Last year, Visa rolled out new purchase return authorization requirements to merchants in the U.S. and Canada to send credit return authorization messages. This rule allows the cardholders to view credit or return activity on their online statements in real-time, instead of the usual 2-5 days, improving the cardholder experience.
For merchants, this mandate can minimize refund-related inquiries by offering refund data to customers quicker. Providing the information upfront can also help reduce the likelihood of disputes, saving merchants time and money. Under the new rule, the merchant will receive a response – either an approval or a decline – when a cardholder returns a product or requests a refund. Once approved, the customer will be able to see that transaction in their online account in real-time.

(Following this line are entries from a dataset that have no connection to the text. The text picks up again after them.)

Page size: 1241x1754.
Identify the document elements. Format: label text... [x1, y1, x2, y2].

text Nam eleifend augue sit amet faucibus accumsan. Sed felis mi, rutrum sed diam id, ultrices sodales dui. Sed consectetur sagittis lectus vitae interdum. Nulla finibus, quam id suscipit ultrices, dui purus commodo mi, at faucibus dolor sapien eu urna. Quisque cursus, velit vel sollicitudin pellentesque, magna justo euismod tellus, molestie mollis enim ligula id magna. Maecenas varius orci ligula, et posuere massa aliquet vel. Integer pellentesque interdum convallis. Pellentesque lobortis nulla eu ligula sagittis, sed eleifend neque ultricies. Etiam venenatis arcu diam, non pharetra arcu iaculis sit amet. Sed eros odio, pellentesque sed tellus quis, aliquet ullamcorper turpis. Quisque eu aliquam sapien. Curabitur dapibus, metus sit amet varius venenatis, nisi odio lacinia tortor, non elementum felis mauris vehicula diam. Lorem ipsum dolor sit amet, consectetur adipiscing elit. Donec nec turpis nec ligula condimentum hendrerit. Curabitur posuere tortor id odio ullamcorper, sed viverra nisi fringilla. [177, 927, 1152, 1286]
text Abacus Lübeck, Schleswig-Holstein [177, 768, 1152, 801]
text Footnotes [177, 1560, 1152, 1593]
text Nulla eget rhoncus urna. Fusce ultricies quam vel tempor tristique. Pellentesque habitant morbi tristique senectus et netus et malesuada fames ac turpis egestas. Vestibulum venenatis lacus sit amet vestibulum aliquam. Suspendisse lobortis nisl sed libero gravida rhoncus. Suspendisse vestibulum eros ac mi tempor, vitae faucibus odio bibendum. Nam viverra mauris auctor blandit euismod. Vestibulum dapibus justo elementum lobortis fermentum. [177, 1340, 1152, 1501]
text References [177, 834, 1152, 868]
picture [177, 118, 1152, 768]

Handling a declined refund response
A declined refund response can happen for several reasons. The most common reasons include: the issuer may have determined that the card is compromised due to past fraudulent use, the card is placed on hold by the cardholder, the card is marked as lost or stolen, or a cardholder’s account was closed, expired, or did not exist.
Merchants can take proactive steps to handle declines. Establishing preventative policies and procedures can help mitigate the risk of chargebacks and ensure that your customers are getting the best user experience.
- Make sure to work with your risk providers that can advise on best practices. They can also help monitor fraudulent activities during the initial transaction stage.
- Ensure you factor this rule into any fraud ratio mitigation strategies involving proactive refunding of suspicious transactions.
- Merchants may no longer be able to rely on standard mitigation tactics, such as proactive refunds. Speak with your fraud and payment partners to review alternative strategies under the new rule.
- Have a defined process in place when you receive a declined refund authorization.
- Prepare for additional time and resources since not all processes can be automated.
- Understand how the declines will feed into your ecosystems, including your financial, risk, and payment partners.
- Prepare for alternative means of refunds.
- Encourage customers to reach out to you first to handle any refund requests by making your contact information visible and easily accessible.
- Talk to your PSP about fraud prevention tools that can mitigate risk ahead of the transaction. For example, Checkout.com’s Account Updater tool automatically keeps all customer card details up-to-date in your system which will help minimize declines.
Global mandate schedule
- United States - October 2019
- Canada - October 2019
- Latin America - October 2019
- Europe - April 2020
- Central Europe, the Middle East and Africa - April 2020
- Asia Pacific - April 2020
- April 2020: If the merchant obtained positive authorization for a refund, the issuer has no disputes right. But if the merchant did not obtain positive authorization for a refund, the issuer has disputes right.
- July 2020: There will be a penalty if merchants do not submit authorization for refunds. For businesses processing with Checkout.com, we will handle this on behalf of merchants to minimize the impact on integration.